The sequential deletion method is commonly applied to locate the functional domain of a protein. Unfortunately, manually designing primers for multiplex polymerase chain reaction (PCR) is a labor-intensive task. In order to speed up the experimental procedure and to improve the efficiency of producing PCR products, this paper proposes a multiplex PCR primers (MPCRPs) designer to design multiple forward primers with a single 3'-UTR reverse primer for extracting various N-terminal truncated mutants to quickly locate the functional domain of a cDNA sequence. Several factors, including melting temperature, primer length, GC content, internal self-complement, cross-dimerization, terminal limitation, and specificity, are used as the criteria for designing primers. This study obtains a near-optimal solution of primer sets that can be placed in as few test tubes as possible for one multiplex PCR experiment. Results: Homo sapiens ribosomal protein L5, Homo sapiens xylosyltransferase I, and Bacteriophage T4 gene product 11 were used as test examples to verify efficacy of the proposed algorithm. In addition, the designed primers of Homo sapiens ribosomal protein L5 cDNA were applied in multiplex PCR experiments. A total of 48 forward primers and one reverse primer were designed and used to duplicate N-terminal truncated mutants of different lengths from the protein.
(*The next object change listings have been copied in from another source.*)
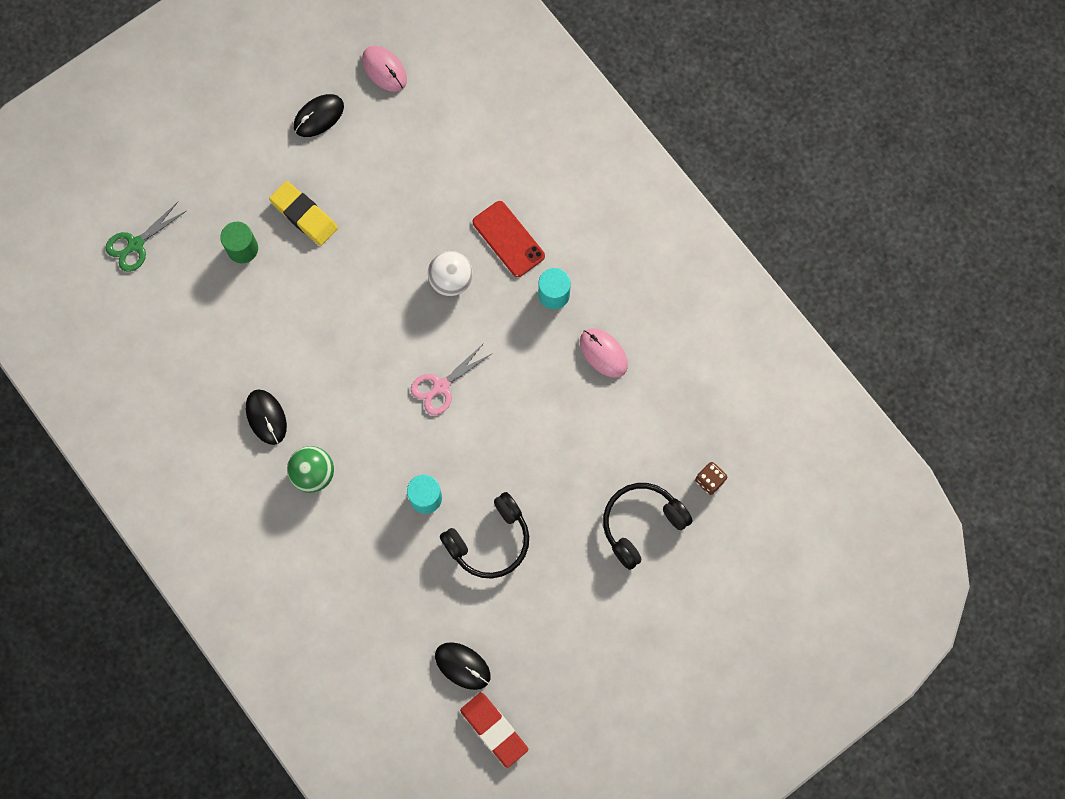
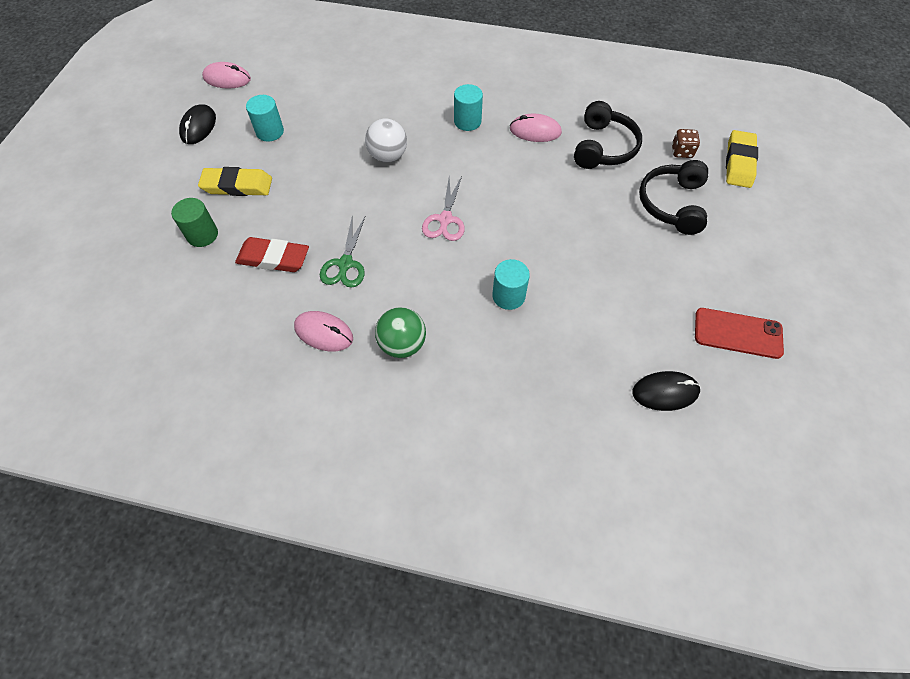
camera: 40 degrees left, 15 degrees down
(136, 244) = (99, 289): green scissors -> green scissors (345, 264)
(266, 417) = (323, 332): black mouse -> pink mouse
(374, 171) = (270, 132): none -> turquoise cylinder
(489, 541) = (586, 289): black headphones -> black headphones (603, 147)
(494, 730) = (742, 420): red eraser -> red eraser (273, 258)
(508, 239) = (405, 112): red phone -> red phone (738, 333)
(747, 532) = (739, 162): none -> yellow eraser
The primers were classified into eight tube groups (i.e., test tubes) held within the same temperature range (53-57^oC), and the validity of the PCR products were verified using polyacrylamide gel electrophoresis (PAGE) with the functional domain correctly located. A software implementation of the proposed algorithm useful in assisting the researcher to design primers for multiplex PCR experiments was developed and available upon request.